BZ: I'm more excited about just being in Spain. Bilboa, from its looks, it is more of the typical kind of things that Frank Gehry does. It is very confusing from what I see photographs of, so I'm excited to find out if its as good as everyone talks about. I had some people tell me it's outstanding and wonderful and some people are saying its not so good. I'm excited; I'm the kind of person who has to be where the action is (laughs), so I'm excited about going to where the action is. I'm just as excited about seeing Richard Meiers Barcelona Museum. I'd be more excited, though, if the Disney Concert Hall that Frank Gehry designed would get built the way he wants it to be, that is what I'm excited about. I understand that building better than I understood the Guggenheim. Its more simpatico and orderly, except the structure, that is not expressive of the outside. So no, I'm not that excited about Bilboa.
v5: What should students learn by reviewing the body of architectural projects that you have completed?

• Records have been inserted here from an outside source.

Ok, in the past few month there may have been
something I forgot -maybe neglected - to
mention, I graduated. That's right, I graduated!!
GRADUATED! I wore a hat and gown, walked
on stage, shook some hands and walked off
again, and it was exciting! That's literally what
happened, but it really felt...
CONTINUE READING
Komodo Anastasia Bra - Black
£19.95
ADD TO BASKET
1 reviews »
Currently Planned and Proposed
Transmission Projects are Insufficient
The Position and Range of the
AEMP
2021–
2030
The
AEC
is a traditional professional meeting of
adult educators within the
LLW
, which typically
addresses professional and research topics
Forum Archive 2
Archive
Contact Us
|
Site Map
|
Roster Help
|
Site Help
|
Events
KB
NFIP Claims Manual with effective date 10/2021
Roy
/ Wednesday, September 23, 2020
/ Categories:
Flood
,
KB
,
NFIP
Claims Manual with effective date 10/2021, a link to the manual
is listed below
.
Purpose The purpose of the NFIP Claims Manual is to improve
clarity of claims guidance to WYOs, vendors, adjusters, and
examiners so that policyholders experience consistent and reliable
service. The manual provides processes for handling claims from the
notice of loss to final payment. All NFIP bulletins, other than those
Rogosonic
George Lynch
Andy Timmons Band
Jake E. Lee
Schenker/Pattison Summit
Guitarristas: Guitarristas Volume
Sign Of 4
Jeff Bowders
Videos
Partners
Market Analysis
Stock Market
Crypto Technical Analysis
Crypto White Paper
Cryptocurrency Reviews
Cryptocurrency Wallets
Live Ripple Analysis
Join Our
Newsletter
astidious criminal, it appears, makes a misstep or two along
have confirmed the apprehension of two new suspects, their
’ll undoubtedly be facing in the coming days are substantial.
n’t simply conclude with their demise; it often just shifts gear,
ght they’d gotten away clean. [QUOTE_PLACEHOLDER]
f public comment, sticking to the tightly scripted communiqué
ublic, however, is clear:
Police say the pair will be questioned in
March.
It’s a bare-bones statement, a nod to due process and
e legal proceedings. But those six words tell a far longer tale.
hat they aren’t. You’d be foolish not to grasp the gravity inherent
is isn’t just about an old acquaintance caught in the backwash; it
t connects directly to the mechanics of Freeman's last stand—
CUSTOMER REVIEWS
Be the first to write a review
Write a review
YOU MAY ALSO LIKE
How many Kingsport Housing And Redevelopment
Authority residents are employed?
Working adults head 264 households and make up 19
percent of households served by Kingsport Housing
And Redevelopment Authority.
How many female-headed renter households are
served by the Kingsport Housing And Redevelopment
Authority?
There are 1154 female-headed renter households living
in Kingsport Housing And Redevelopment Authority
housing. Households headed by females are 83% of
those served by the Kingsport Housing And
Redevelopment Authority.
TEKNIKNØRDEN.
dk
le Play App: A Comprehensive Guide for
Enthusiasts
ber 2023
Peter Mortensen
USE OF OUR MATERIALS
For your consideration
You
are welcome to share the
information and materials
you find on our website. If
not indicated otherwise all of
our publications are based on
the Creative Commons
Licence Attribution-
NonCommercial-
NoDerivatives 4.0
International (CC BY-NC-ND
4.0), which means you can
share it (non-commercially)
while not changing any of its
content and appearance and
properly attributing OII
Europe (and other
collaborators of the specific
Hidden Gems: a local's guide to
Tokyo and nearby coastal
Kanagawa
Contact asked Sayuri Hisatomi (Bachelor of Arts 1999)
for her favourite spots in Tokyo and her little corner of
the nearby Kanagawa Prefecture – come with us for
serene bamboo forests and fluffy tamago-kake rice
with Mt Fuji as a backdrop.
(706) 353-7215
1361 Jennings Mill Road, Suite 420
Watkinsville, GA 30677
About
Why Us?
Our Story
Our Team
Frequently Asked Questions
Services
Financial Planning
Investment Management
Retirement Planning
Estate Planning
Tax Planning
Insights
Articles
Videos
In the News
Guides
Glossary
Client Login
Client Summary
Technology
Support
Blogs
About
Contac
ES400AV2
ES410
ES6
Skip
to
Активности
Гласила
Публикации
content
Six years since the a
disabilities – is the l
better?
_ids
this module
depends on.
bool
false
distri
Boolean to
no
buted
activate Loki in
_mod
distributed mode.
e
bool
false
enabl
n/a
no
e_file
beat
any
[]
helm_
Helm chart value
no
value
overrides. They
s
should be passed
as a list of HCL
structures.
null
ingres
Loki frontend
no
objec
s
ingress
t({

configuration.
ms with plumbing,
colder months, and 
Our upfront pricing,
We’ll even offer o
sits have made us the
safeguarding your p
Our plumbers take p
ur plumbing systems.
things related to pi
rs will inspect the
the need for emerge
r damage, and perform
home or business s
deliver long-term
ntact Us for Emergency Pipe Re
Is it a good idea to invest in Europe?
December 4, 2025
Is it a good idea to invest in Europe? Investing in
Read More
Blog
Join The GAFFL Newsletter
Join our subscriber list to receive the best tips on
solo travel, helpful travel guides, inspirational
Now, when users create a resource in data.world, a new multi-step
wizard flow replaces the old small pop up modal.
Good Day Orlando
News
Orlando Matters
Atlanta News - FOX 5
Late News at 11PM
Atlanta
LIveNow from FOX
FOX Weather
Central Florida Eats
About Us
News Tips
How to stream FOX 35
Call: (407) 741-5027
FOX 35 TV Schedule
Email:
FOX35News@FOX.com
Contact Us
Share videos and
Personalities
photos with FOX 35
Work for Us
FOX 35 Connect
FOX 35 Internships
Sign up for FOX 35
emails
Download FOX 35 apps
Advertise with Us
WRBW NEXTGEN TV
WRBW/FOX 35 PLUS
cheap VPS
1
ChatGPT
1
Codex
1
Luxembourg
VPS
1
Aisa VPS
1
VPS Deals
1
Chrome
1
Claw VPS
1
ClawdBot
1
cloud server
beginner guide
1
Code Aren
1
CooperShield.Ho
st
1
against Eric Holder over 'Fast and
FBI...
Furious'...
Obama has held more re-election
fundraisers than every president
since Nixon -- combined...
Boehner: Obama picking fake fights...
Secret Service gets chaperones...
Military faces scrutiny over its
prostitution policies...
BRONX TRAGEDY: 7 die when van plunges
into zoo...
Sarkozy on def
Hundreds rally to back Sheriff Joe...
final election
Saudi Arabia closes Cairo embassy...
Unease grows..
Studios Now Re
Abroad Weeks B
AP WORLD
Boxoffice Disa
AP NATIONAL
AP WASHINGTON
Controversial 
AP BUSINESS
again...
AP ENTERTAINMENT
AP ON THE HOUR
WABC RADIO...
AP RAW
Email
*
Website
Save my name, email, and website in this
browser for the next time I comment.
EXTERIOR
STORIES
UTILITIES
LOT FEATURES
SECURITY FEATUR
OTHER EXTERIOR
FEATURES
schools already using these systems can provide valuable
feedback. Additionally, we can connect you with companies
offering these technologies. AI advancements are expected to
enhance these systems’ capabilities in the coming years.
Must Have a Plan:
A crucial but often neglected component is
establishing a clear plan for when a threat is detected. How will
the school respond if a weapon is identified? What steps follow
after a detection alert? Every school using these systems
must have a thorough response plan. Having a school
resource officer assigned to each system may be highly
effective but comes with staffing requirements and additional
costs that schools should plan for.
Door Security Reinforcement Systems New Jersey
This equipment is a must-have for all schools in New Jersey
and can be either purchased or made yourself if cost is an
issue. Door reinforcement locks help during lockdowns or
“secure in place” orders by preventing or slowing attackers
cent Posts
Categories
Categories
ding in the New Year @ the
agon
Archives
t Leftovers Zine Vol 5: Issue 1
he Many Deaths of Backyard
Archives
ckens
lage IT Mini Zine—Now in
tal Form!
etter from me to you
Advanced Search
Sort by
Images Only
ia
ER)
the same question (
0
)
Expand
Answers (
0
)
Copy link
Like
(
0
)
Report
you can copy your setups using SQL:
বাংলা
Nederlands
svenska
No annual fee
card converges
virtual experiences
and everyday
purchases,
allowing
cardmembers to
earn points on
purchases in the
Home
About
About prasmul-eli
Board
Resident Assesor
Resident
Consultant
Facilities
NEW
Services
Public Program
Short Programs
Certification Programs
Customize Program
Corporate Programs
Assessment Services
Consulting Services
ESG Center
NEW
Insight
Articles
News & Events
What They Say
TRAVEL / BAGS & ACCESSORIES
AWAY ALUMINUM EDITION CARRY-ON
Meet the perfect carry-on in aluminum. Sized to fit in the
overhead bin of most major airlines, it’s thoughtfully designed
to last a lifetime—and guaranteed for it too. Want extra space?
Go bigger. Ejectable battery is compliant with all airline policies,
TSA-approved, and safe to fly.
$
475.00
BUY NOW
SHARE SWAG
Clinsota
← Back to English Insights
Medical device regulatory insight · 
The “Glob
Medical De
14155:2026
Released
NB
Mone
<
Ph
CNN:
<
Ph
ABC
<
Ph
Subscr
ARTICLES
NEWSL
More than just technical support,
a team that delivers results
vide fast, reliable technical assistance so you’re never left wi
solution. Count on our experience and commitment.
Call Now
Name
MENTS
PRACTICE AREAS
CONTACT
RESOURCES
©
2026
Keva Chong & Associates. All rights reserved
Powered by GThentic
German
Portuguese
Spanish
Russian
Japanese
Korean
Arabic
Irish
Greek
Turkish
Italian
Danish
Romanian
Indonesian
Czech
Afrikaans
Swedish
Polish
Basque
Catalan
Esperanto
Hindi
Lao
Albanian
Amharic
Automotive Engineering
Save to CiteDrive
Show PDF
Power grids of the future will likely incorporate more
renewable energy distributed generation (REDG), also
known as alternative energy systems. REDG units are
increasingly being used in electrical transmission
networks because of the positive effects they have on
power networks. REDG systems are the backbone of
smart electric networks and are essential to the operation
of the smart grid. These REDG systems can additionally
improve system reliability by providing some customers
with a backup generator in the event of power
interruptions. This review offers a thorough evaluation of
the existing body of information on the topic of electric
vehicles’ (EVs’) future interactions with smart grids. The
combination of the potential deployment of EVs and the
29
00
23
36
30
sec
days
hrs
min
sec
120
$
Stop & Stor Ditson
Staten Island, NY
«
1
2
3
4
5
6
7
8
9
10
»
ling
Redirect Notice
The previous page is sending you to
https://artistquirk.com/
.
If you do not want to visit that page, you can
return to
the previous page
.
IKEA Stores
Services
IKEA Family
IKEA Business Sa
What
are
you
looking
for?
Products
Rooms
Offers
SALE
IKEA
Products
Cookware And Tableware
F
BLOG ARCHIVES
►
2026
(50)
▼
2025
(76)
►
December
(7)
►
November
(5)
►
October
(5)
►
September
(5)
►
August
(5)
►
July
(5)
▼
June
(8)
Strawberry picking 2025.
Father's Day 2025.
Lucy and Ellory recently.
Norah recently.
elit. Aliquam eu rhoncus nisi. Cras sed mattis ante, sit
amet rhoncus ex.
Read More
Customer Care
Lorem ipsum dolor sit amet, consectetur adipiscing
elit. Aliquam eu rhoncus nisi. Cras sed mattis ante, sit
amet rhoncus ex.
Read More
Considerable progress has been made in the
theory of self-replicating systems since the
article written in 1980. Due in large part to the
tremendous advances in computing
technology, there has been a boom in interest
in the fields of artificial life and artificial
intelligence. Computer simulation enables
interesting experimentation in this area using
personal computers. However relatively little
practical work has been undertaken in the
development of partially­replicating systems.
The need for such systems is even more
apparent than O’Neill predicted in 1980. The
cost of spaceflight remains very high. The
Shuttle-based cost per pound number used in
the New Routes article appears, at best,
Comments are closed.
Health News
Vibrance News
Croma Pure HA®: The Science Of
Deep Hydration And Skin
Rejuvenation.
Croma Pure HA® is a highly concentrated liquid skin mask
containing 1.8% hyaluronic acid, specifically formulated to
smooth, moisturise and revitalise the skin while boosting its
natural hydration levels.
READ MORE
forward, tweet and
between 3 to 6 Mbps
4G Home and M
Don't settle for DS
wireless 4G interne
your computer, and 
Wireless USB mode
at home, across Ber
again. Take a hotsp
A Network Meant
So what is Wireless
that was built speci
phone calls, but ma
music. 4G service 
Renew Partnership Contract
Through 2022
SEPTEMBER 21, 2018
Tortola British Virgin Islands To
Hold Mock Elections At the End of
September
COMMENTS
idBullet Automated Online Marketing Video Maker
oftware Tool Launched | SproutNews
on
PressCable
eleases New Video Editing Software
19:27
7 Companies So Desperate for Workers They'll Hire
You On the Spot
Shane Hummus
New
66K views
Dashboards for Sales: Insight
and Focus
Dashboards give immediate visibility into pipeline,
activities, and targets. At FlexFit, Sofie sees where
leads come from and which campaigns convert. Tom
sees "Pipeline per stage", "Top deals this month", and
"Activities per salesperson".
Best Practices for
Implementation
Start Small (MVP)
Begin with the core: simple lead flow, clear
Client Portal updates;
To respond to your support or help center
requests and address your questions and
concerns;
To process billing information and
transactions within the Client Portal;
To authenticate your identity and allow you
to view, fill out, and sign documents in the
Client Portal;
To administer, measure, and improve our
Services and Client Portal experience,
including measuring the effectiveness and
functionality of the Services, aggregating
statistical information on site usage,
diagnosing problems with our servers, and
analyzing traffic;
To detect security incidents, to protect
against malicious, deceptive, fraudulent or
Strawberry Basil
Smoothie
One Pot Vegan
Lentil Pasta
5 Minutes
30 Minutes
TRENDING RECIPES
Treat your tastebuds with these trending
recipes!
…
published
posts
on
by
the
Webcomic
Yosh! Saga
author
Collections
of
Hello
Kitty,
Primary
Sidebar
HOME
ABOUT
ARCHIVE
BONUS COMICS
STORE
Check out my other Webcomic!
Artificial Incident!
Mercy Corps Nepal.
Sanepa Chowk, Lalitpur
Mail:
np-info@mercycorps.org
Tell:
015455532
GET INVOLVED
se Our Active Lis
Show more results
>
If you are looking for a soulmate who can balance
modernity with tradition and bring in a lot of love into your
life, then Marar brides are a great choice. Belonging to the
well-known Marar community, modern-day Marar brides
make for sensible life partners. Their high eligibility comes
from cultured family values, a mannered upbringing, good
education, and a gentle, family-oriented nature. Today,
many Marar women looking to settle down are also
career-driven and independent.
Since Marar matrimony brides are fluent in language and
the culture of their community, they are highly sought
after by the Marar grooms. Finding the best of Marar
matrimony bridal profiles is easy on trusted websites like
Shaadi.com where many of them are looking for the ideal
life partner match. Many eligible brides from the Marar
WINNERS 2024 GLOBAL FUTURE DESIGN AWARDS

BZ: What should students learn? Well, first of all, I feel I'm just beginning. Secondly, I think there is an order to architecture, and if Jewish is a way of life, “ modernism is a way of life”. They should learn that there is a way of life, and design is a part of that life. Design can enrich that life. Design and architecture help make life. They could learn about the people who went before them and realize that architecture is responsive to man's technology and mans growth and it should relate to that. Plus it should also relate to nature. Neutra always said that, and we will find out as we inhabit other planets or do other experiments in outer space. He said this species of man has to return to nature to revitalize itself, it's like spirituality. You know spirituality is something you need to get through life, I feel, otherwise it is a very sad existence. So what they should learn is that building and nature should relate in some way. They can contrast, be organic, but they must be sensitive to nature and mans needs. I was thinking about that the other day. That if in my life, I only was part of the continuum of the modern movement as we know it, you know, the Walter Gropius' and Frank Lloyd Wrights', that it would be very rewarding, and I think they should learn that. I've been very, very upset lately with the postmodern movement and where it has gone. It has served the developer and the mediocrity of society. For awhile that is where I thought the modern movement was attacked, so I thought the students were doing that all over the place at school and it was very sad for me. Now it seems to be on track. What I would like for them to learn from me is that I'm just part of the continuum.
With me, you always want the son to be better than the father. So I would think if they could be really sensitive to nature and the environment, that would be good. Probably the greatest influence on me was Neutra. Neutra knew how to build with nature. Shindler too, by the way he sited some of his houses, it was remarkable how he just got those things to be right on the site. Just amazing.